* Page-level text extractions
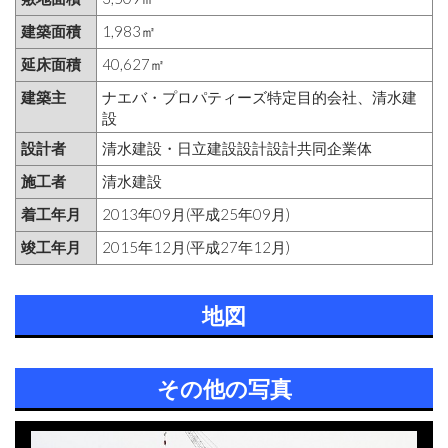
建築面積
1,983㎡
延床面積
40,627㎡
建築主
ナエバ・プロパティーズ特定目的会社、清水建
設
設計者
清水建設・日立建設設計設計共同企業体
施工者
清水建設
着工年月
2013年09月(平成25年09月)
竣工年月
2015年12月(平成27年12月)
地図
その他の写真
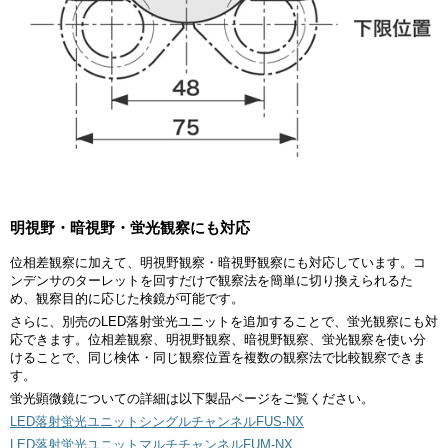
明視野・暗視野・蛍光観察にも対応
位相差観察に加えて、明視野観察・暗視野観察にも対応しています。コ
ンデンサのターレットを回すだけで観察法を簡単に切り換えられるた
め、観察目的に応じた検鏡が可能です。
さらに、別売のLED落射蛍光ユニットを追加することで、蛍光観察にも対
応できます。位相差観察、明視野観察、暗視野観察、蛍光観察を使い分
けることで、同じ検体・同じ観察位置を複数の観察法で比較観察できま
す。
蛍光顕微鏡についての詳細は以下製品ページをご覧ください。
LED落射蛍光ユニットシングルチャンネルFUS-NX
LED落射蛍光ユニットマルチチャンネルFUM-NX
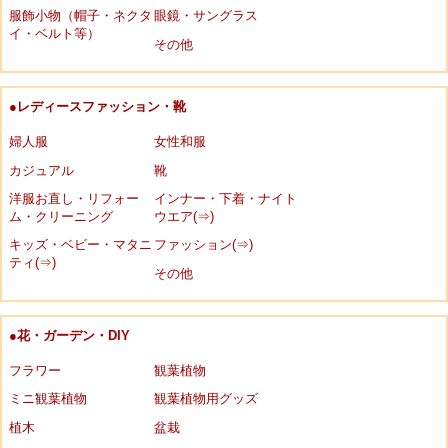
服飾小物（帽子・ネクタ
眼鏡・サングラス
イ・ベルト等）
その他
●レディースファッション・靴
婦人服
女性和服
カジュアル
靴
洋服お直し・リフォー
インナー・下着・ナイト
ム・クリーニング
ウエア(⇒)
キッズ・ベビー・マタニ
ファッション(⇒)
ティ(⇒)
その他
●花・ガーデン・DIY
フラワー
観葉植物
ミニ観葉植物
観葉植物用グッズ
植木
盆栽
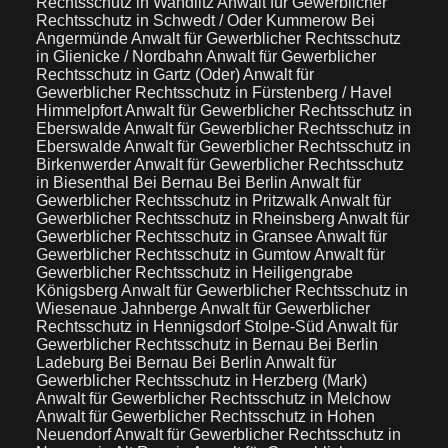
Rechtsschutz in Wandlitz
Anwalt für Gewerblicher
Rechtsschutz in Schwedt / Oder Kummerow Bei
Angermünde
Anwalt für Gewerblicher Rechtsschutz
in Glienicke / Nordbahn
Anwalt für Gewerblicher
Rechtsschutz in Gartz (Oder)
Anwalt für
Gewerblicher Rechtsschutz in Fürstenberg / Havel
Himmelpfort
Anwalt für Gewerblicher Rechtsschutz in
Eberswalde
Anwalt für Gewerblicher Rechtsschutz in
Eberswalde
Anwalt für Gewerblicher Rechtsschutz in
Birkenwerder
Anwalt für Gewerblicher Rechtsschutz
in Biesenthal Bei Bernau Bei Berlin
Anwalt für
Gewerblicher Rechtsschutz in Pritzwalk
Anwalt für
Gewerblicher Rechtsschutz in Rheinsberg
Anwalt für
Gewerblicher Rechtsschutz in Gransee
Anwalt für
Gewerblicher Rechtsschutz in Gumtow
Anwalt für
Gewerblicher Rechtsschutz in Heiligengrabe
Königsberg
Anwalt für Gewerblicher Rechtsschutz in
Wiesenaue Jahnberge
Anwalt für Gewerblicher
Rechtsschutz in Hennigsdorf Stolpe-Süd
Anwalt für
Gewerblicher Rechtsschutz in Bernau Bei Berlin
Ladeburg Bei Bernau Bei Berlin
Anwalt für
Gewerblicher Rechtsschutz in Herzberg (Mark)
Anwalt für Gewerblicher Rechtsschutz in Melchow
Anwalt für Gewerblicher Rechtsschutz in Hohen
Neuendorf
Anwalt für Gewerblicher Rechtsschutz in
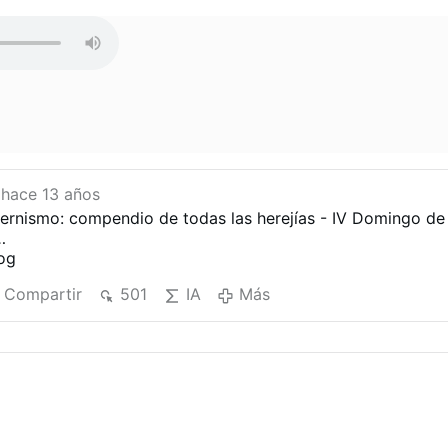
hace 13 años
dernismo: compendio de todas las herejías - IV Domingo de
…
log
Compartir
501
IA
Más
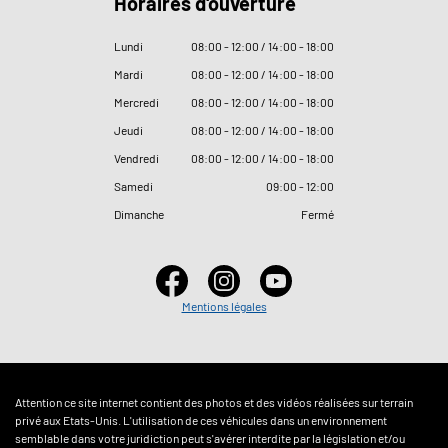
Horaires d'ouverture
Lundi
08
:
00 - 12
:
00 / 14
:
00 - 18
:
00
Mardi
08
:
00 - 12
:
00 / 14
:
00 - 18
:
00
Mercredi
08
:
00 - 12
:
00 / 14
:
00 - 18
:
00
Jeudi
08
:
00 - 12
:
00 / 14
:
00 - 18
:
00
Vendredi
08
:
00 - 12
:
00 / 14
:
00 - 18
:
00
Samedi
09
:
00 - 12
:
00
Dimanche
Fermé
Mentions légales
Attention ce site internet contient des photos et des vidéos réalisées sur terrain
privé aux Etats-Unis. L'utilisation de ces véhicules dans un environnement
semblable dans votre juridiction peut s'avérer interdite par la législation et/ou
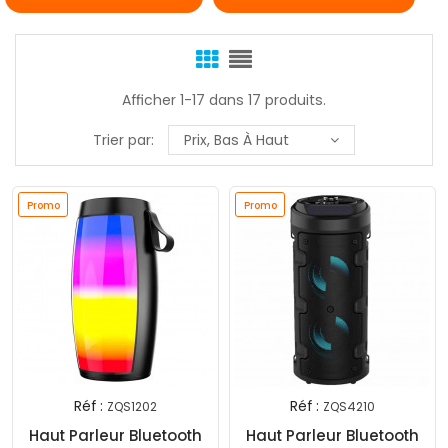
Afficher 1-17 dans 17 produits.
Trier par:
Prix, Bas À Haut
Promo
Promo
Réf :
Réf :
ZQS1202
ZQS4210
Haut Parleur Bluetooth
Haut Parleur Bluetooth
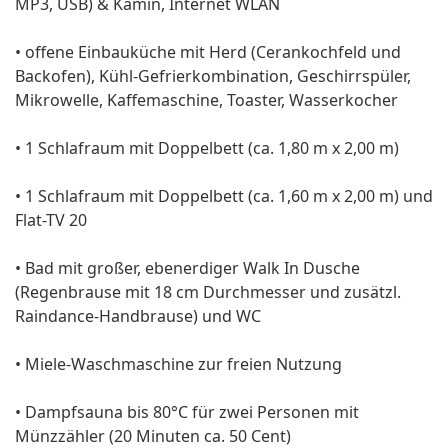
MP3, USB) & Kamin, Internet WLAN
• offene Einbauküche mit Herd (Cerankochfeld und
Backofen), Kühl-Gefrierkombination, Geschirrspüler,
Mikrowelle, Kaffemaschine, Toaster, Wasserkocher
• 1 Schlafraum mit Doppelbett (ca. 1,80 m x 2,00 m)
• 1 Schlafraum mit Doppelbett (ca. 1,60 m x 2,00 m) und
Flat-TV 20
• Bad mit großer, ebenerdiger Walk In Dusche
(Regenbrause mit 18 cm Durchmesser und zusätzl.
Raindance-Handbrause) und WC
• Miele-Waschmaschine zur freien Nutzung
• Dampfsauna bis 80°C für zwei Personen mit
Münzzähler (20 Minuten ca. 50 Cent)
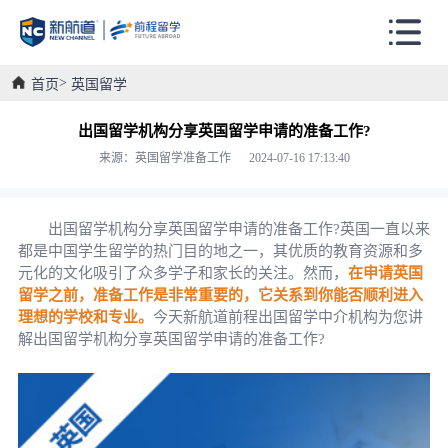
首页
英国留学
出国留学机构分享英国留学申请的准备工作?
来源：英国留学准备工作 2024-07-16 17:13:40
出国留学机构分享英国留学申请的准备工作?英国一直以来
都是中国学生留学的热门目的地之一，其优质的教育资源和多
元化的文化吸引了众多学子和家长的关注。然而，
在申请英国
留学之前，准备工作是非常重要的，它关系到你能否顺利进入
理想的学校和专业。
今天新航道前程出国留学中介机构为您讲
解出国留学机构分享英国留学申请的准备工作?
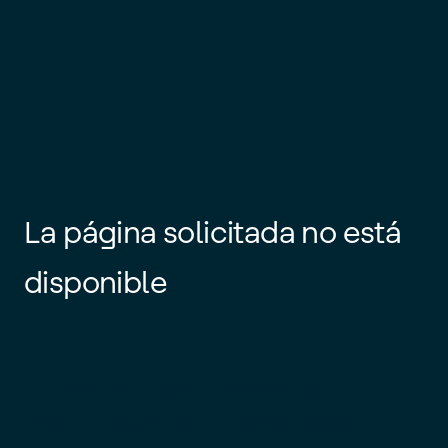
La página solicitada no está
disponible
Es posible que el enlace esté
desactualizado o que la página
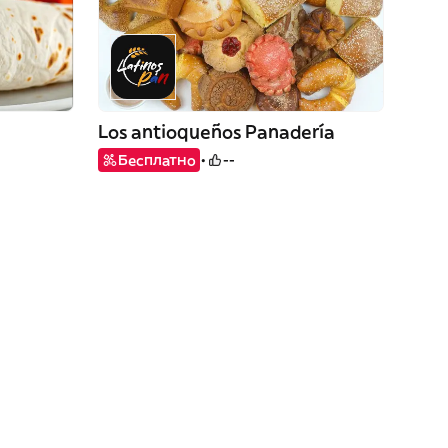
Los antioqueños Panadería
Бесплатно
--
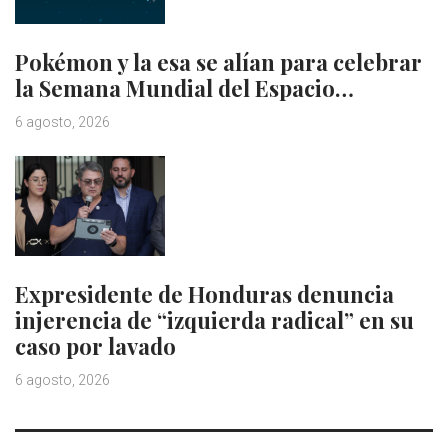
Pokémon y la esa se alían para celebrar
la Semana Mundial del Espacio…
6 agosto, 2026
Expresidente de Honduras denuncia
injerencia de “izquierda radical” en su
caso por lavado
6 agosto, 2026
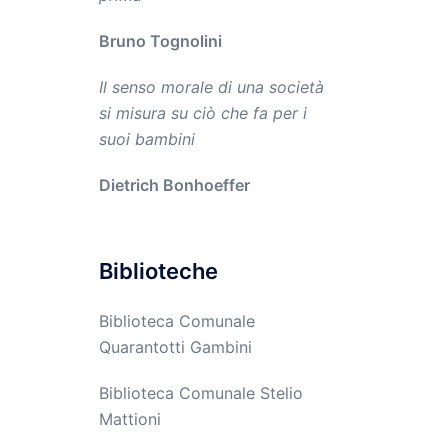
Bruno Tognolini
Il senso morale di una società
si misura su ciò che fa per i
suoi bambini
Dietrich Bonhoeffer
Biblioteche
Biblioteca Comunale
Quarantotti Gambini
Biblioteca Comunale Stelio
Mattioni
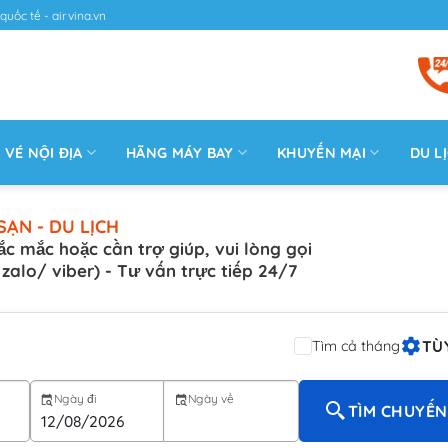
quốc tế - airvina.vn
VÉ NỘI ĐỊA
HÃNG MÁY BAY
KHUYẾN MẠI
DU L
SẠN - DU LỊCH
ắc mắc hoặc cần trợ giúp, vui lòng gọi
( zalo/ viber) - Tư vấn trực tiếp 24/7
TÙ
Tìm cả tháng
Ngày đi
Ngày về
TÌM CHUYẾN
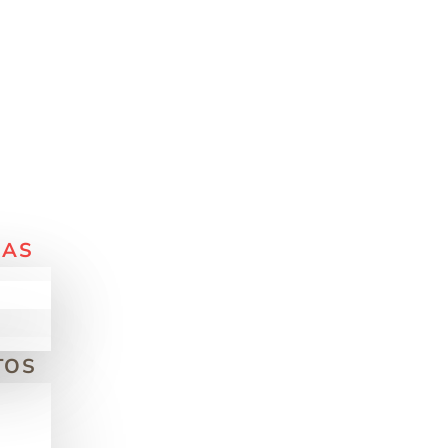
MAS
TOS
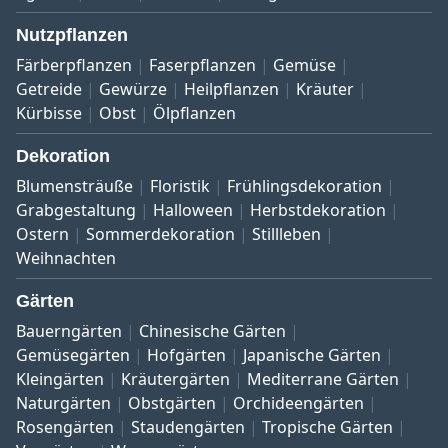
Nutzpflanzen
Färberpflanzen
Faserpflanzen
Gemüse
Getreide
Gewürze
Heilpflanzen
Kräuter
Kürbisse
Obst
Ölpflanzen
Dekoration
Blumensträuße
Floristik
Frühlingsdekoration
Grabgestaltung
Halloween
Herbstdekoration
Ostern
Sommerdekoration
Stillleben
Weihnachten
Gärten
Bauerngärten
Chinesische Gärten
Gemüsegärten
Hofgärten
Japanische Gärten
Kleingärten
Kräutergärten
Mediterrane Gärten
Naturgärten
Obstgärten
Orchideengärten
Rosengärten
Staudengärten
Tropische Gärten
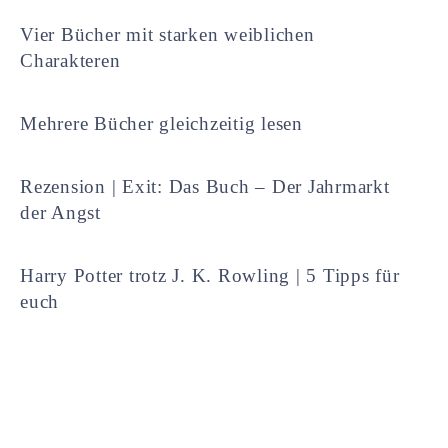
Vier Bücher mit starken weiblichen
Charakteren
Mehrere Bücher gleichzeitig lesen
Rezension | Exit: Das Buch – Der Jahrmarkt
der Angst
Harry Potter trotz J. K. Rowling | 5 Tipps für
euch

* Prompt
Reproduce the text of every item above verbatim, line for line, and omit the pictures.

* Exercise response
建築面積
1,983㎡
延床面積
40,627㎡
建築主
ナエバ・プロパティーズ特定目的会社、清水建
設
設計者
清水建設・日立建設設計設計共同企業体
施工者
清水建設
着工年月
2013年09月(平成25年09月)
竣工年月
2015年12月(平成27年12月)
地図
その他の写真
明視野・暗視野・蛍光観察にも対応
位相差観察に加えて、明視野観察・暗視野観察にも対応しています。コ
ンデンサのターレットを回すだけで観察法を簡単に切り換えられるた
め、観察目的に応じた検鏡が可能です。
さらに、別売のLED落射蛍光ユニットを追加することで、蛍光観察にも対
応できます。位相差観察、明視野観察、暗視野観察、蛍光観察を使い分
けることで、同じ検体・同じ観察位置を複数の観察法で比較観察できま
す。
蛍光顕微鏡についての詳細は以下製品ページをご覧ください。
LED落射蛍光ユニットシングルチャンネルFUS-NX
LED落射蛍光ユニットマルチチャンネルFUM-NX
服飾小物（帽子・ネクタ
眼鏡・サングラス
イ・ベルト等）
その他
●レディースファッション・靴
婦人服
女性和服
カジュアル
靴
洋服お直し・リフォー
インナー・下着・ナイト
ム・クリーニング
ウエア(⇒)
キッズ・ベビー・マタニ
ファッション(⇒)
ティ(⇒)
その他
●花・ガーデン・DIY
フラワー
観葉植物
ミニ観葉植物
観葉植物用グッズ
植木
盆栽
Rechtsschutz in Wandlitz
Anwalt für Gewerblicher
Rechtsschutz in Schwedt / Oder Kummerow Bei
Angermünde
Anwalt für Gewerblicher Rechtsschutz
in Glienicke / Nordbahn
Anwalt für Gewerblicher
Rechtsschutz in Gartz (Oder)
Anwalt für
Gewerblicher Rechtsschutz in Fürstenberg / Havel
Himmelpfort
Anwalt für Gewerblicher Rechtsschutz in
Eberswalde
Anwalt für Gewerblicher Rechtsschutz in
Eberswalde
Anwalt für Gewerblicher Rechtsschutz in
Birkenwerder
Anwalt für Gewerblicher Rechtsschutz
in Biesenthal Bei Bernau Bei Berlin
Anwalt für
Gewerblicher Rechtsschutz in Pritzwalk
Anwalt für
Gewerblicher Rechtsschutz in Rheinsberg
Anwalt für
Gewerblicher Rechtsschutz in Gransee
Anwalt für
Gewerblicher Rechtsschutz in Gumtow
Anwalt für
Gewerblicher Rechtsschutz in Heiligengrabe
Königsberg
Anwalt für Gewerblicher Rechtsschutz in
Wiesenaue Jahnberge
Anwalt für Gewerblicher
Rechtsschutz in Hennigsdorf Stolpe-Süd
Anwalt für
Gewerblicher Rechtsschutz in Bernau Bei Berlin
Ladeburg Bei Bernau Bei Berlin
Anwalt für
Gewerblicher Rechtsschutz in Herzberg (Mark)
Anwalt für Gewerblicher Rechtsschutz in Melchow
Anwalt für Gewerblicher Rechtsschutz in Hohen
Neuendorf
Anwalt für Gewerblicher Rechtsschutz in
hace 13 años
dernismo: compendio de todas las herejías - IV Domingo de
…
log
Compartir
501
IA
Más
Horaires d'ouverture
Lundi
08
:
00 - 12
:
00 / 14
:
00 - 18
:
00
Mardi
08
:
00 - 12
:
00 / 14
:
00 - 18
:
00
Mercredi
08
:
00 - 12
:
00 / 14
:
00 - 18
:
00
Jeudi
08
:
00 - 12
:
00 / 14
:
00 - 18
:
00
Vendredi
08
:
00 - 12
:
00 / 14
:
00 - 18
:
00
Samedi
09
:
00 - 12
:
00
Dimanche
Fermé
Mentions légales
Attention ce site internet contient des photos et des vidéos réalisées sur terrain
privé aux Etats-Unis. L'utilisation de ces véhicules dans un environnement
semblable dans votre juridiction peut s'avérer interdite par la législation et/ou
Afficher 1-17 dans 17 produits.
Trier par:
Prix, Bas À Haut
Promo
Promo
Réf :
Réf :
ZQS1202
ZQS4210
Haut Parleur Bluetooth
Haut Parleur Bluetooth
MP3, USB) & Kamin, Internet WLAN
• offene Einbauküche mit Herd (Cerankochfeld und
Backofen), Kühl-Gefrierkombination, Geschirrspüler,
Mikrowelle, Kaffemaschine, Toaster, Wasserkocher
• 1 Schlafraum mit Doppelbett (ca. 1,80 m x 2,00 m)
• 1 Schlafraum mit Doppelbett (ca. 1,60 m x 2,00 m) und
Flat-TV 20
• Bad mit großer, ebenerdiger Walk In Dusche
(Regenbrause mit 18 cm Durchmesser und zusätzl.
Raindance-Handbrause) und WC
• Miele-Waschmaschine zur freien Nutzung
• Dampfsauna bis 80°C für zwei Personen mit
Münzzähler (20 Minuten ca. 50 Cent)
首页
英国留学
出国留学机构分享英国留学申请的准备工作?
来源：英国留学准备工作 2024-07-16 17:13:40
出国留学机构分享英国留学申请的准备工作?英国一直以来
都是中国学生留学的热门目的地之一，其优质的教育资源和多
元化的文化吸引了众多学子和家长的关注。然而，
在申请英国
留学之前，准备工作是非常重要的，它关系到你能否顺利进入
理想的学校和专业。
今天新航道前程出国留学中介机构为您讲
解出国留学机构分享英国留学申请的准备工作?
La página solicitada no está
disponible
Es posible que el enlace esté
desactualizado o que la página
Los antioqueños Panadería
Бесплатно
--
Pokémon y la esa se alían para celebrar
la Semana Mundial del Espacio…
6 agosto, 2026
Expresidente de Honduras denuncia
injerencia de “izquierda radical” en su
caso por lavado
6 agosto, 2026
Bruno Tognolini
Il senso morale di una società
si misura su ciò che fa per i
suoi bambini
Dietrich Bonhoeffer
Biblioteche
Biblioteca Comunale
Quarantotti Gambini
Biblioteca Comunale Stelio
Mattioni
quốc tế - airvina.vn
VÉ NỘI ĐỊA
HÃNG MÁY BAY
KHUYẾN MẠI
DU L
SẠN - DU LỊCH
ắc mắc hoặc cần trợ giúp, vui lòng gọi
( zalo/ viber) - Tư vấn trực tiếp 24/7
TÙ
Tìm cả tháng
Ngày đi
Ngày về
TÌM CHUYẾN
MAS
TOS
Nutzpflanzen
Färberpflanzen
Faserpflanzen
Gemüse
Getreide
Gewürze
Heilpflanzen
Kräuter
Kürbisse
Obst
Ölpflanzen
Dekoration
Blumensträuße
Floristik
Frühlingsdekoration
Grabgestaltung
Halloween
Herbstdekoration
Ostern
Sommerdekoration
Stillleben
Weihnachten
Gärten
Bauerngärten
Chinesische Gärten
Gemüsegärten
Hofgärten
Japanische Gärten
Kleingärten
Kräutergärten
Mediterrane Gärten
Naturgärten
Obstgärten
Orchideengärten
Rosengärten
Staudengärten
Tropische Gärten
Vier Bücher mit starken weiblichen
Charakteren
Mehrere Bücher gleichzeitig lesen
Rezension | Exit: Das Buch – Der Jahrmarkt
der Angst
Harry Potter trotz J. K. Rowling | 5 Tipps für
euch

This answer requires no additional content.